*ACTIVITY 1:* In the passage about a conversation on a flight, how much time was left in the flight when the narrator considered how to respond to the seat mate's question?
*ACTIVITY 2:* In the records, copy out word for word everything from the line containing "2024-04-06 22:00:00 -> 2024-04-21 18:00:00" through the end of the records.

------ TEXT PROVIDED ------

When my seat mate saw the title of the book, he assumed that that title referred to the “born again Christian’s” commitment to Christ. In other words he thought we were on the same page. With a smile he said: “Wasn’t great when you have finally made that commitment? “ Now, whenever something like this has happened in the past I usually make some remark that assures this person that first, I am more educated than he is or she is, and second, we don’t agree. Although that does not always work it usually does and at least give me the first punch in what may be an uncomfortable ride at 30,000 ft.
This time I just smiled and asked him what he meant by that question. It took him less than five minutes to articulate how his life had changed when a friend took him to his evangelical church and within three months he had committed his life to Christ as his lord and savior. His next question was; “When were you born again?”
I had to think about my response since it was a full flight and we still had two and half hours left. So, I simply said, “I not certain what you mean by that?” I actually had become interested in how he would respond to that, so I tried to listen with an open mind. I was surprised how easy it was when I made the effort not to judge or critic his comments as he was making them. I did my best to shut down the voice that wanted to make fun of his naïveté and lack of biblical training. But I became far more fascinated by how comfortable he was talking about something that was so important to him. It was clear that he had done this before on many occasions and that he was completely at ease and if I did not evaluate what he was saying, instead of how he was saying it, it was impressive.

------ THE RECORDS ------

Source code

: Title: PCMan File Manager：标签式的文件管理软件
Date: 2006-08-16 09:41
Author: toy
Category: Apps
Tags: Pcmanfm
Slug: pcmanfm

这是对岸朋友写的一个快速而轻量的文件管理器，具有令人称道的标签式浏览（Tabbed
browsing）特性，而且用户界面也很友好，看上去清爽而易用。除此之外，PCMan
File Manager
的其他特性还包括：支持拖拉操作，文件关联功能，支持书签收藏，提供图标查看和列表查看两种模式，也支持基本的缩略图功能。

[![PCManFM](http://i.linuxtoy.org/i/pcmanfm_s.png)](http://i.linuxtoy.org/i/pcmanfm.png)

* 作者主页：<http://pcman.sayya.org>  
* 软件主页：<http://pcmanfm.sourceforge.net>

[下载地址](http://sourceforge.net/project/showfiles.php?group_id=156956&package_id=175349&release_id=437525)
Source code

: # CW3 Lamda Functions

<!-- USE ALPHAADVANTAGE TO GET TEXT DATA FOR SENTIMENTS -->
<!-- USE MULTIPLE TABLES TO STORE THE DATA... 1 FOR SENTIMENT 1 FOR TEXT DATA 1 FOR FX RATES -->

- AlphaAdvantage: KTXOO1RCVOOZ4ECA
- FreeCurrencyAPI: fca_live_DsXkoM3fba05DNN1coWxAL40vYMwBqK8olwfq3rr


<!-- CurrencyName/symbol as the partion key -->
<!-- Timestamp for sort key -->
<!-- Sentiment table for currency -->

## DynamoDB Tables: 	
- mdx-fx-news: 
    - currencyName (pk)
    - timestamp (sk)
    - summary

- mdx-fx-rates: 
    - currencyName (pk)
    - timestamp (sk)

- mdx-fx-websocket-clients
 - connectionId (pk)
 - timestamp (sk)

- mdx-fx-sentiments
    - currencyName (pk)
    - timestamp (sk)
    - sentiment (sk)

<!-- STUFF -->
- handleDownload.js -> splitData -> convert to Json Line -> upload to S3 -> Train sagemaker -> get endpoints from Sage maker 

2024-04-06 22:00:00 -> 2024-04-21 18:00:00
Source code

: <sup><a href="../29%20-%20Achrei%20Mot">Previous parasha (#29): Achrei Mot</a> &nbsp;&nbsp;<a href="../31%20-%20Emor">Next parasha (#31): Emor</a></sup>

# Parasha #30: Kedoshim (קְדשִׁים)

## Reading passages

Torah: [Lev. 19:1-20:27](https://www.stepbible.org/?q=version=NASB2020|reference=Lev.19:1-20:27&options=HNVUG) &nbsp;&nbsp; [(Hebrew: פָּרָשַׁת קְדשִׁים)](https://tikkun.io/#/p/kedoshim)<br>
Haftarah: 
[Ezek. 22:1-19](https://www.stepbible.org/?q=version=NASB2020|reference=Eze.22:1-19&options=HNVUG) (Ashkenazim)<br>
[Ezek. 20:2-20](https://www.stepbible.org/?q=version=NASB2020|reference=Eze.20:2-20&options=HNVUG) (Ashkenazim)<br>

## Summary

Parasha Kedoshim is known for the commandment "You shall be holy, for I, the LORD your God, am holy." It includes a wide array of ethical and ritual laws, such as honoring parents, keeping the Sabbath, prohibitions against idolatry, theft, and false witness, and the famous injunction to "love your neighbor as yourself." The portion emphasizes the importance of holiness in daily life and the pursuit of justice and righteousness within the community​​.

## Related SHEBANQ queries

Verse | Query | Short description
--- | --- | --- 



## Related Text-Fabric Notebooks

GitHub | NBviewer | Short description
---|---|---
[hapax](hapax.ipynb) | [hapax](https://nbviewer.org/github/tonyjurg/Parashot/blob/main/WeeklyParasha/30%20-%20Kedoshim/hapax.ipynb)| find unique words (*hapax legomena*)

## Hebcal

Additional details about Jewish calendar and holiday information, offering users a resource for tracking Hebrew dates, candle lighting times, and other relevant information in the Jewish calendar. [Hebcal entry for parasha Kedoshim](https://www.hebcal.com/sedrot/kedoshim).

------

*WRITTEN SOLUTION 1:* Two and a half hours.

*WRITTEN SOLUTION 2:*
2024-04-06 22:00:00 -> 2024-04-21 18:00:00
Source code

: <sup><a href="../29%20-%20Achrei%20Mot">Previous parasha (#29): Achrei Mot</a> &nbsp;&nbsp;<a href="../31%20-%20Emor">Next parasha (#31): Emor</a></sup>

# Parasha #30: Kedoshim (קְדשִׁים)

## Reading passages

Torah: [Lev. 19:1-20:27](https://www.stepbible.org/?q=version=NASB2020|reference=Lev.19:1-20:27&options=HNVUG) &nbsp;&nbsp; [(Hebrew: פָּרָשַׁת קְדשִׁים)](https://tikkun.io/#/p/kedoshim)<br>
Haftarah: 
[Ezek. 22:1-19](https://www.stepbible.org/?q=version=NASB2020|reference=Eze.22:1-19&options=HNVUG) (Ashkenazim)<br>
[Ezek. 20:2-20](https://www.stepbible.org/?q=version=NASB2020|reference=Eze.20:2-20&options=HNVUG) (Ashkenazim)<br>

## Summary

Parasha Kedoshim is known for the commandment "You shall be holy, for I, the LORD your God, am holy." It includes a wide array of ethical and ritual laws, such as honoring parents, keeping the Sabbath, prohibitions against idolatry, theft, and false witness, and the famous injunction to "love your neighbor as yourself." The portion emphasizes the importance of holiness in daily life and the pursuit of justice and righteousness within the community​​.

## Related SHEBANQ queries

Verse | Query | Short description
--- | --- | --- 



## Related Text-Fabric Notebooks

GitHub | NBviewer | Short description
---|---|---
[hapax](hapax.ipynb) | [hapax](https://nbviewer.org/github/tonyjurg/Parashot/blob/main/WeeklyParasha/30%20-%20Kedoshim/hapax.ipynb)| find unique words (*hapax legomena*)

## Hebcal

Additional details about Jewish calendar and holiday information, offering users a resource for tracking Hebrew dates, candle lighting times, and other relevant information in the Jewish calendar. [Hebcal entry for parasha Kedoshim](https://www.hebcal.com/sedrot/kedoshim).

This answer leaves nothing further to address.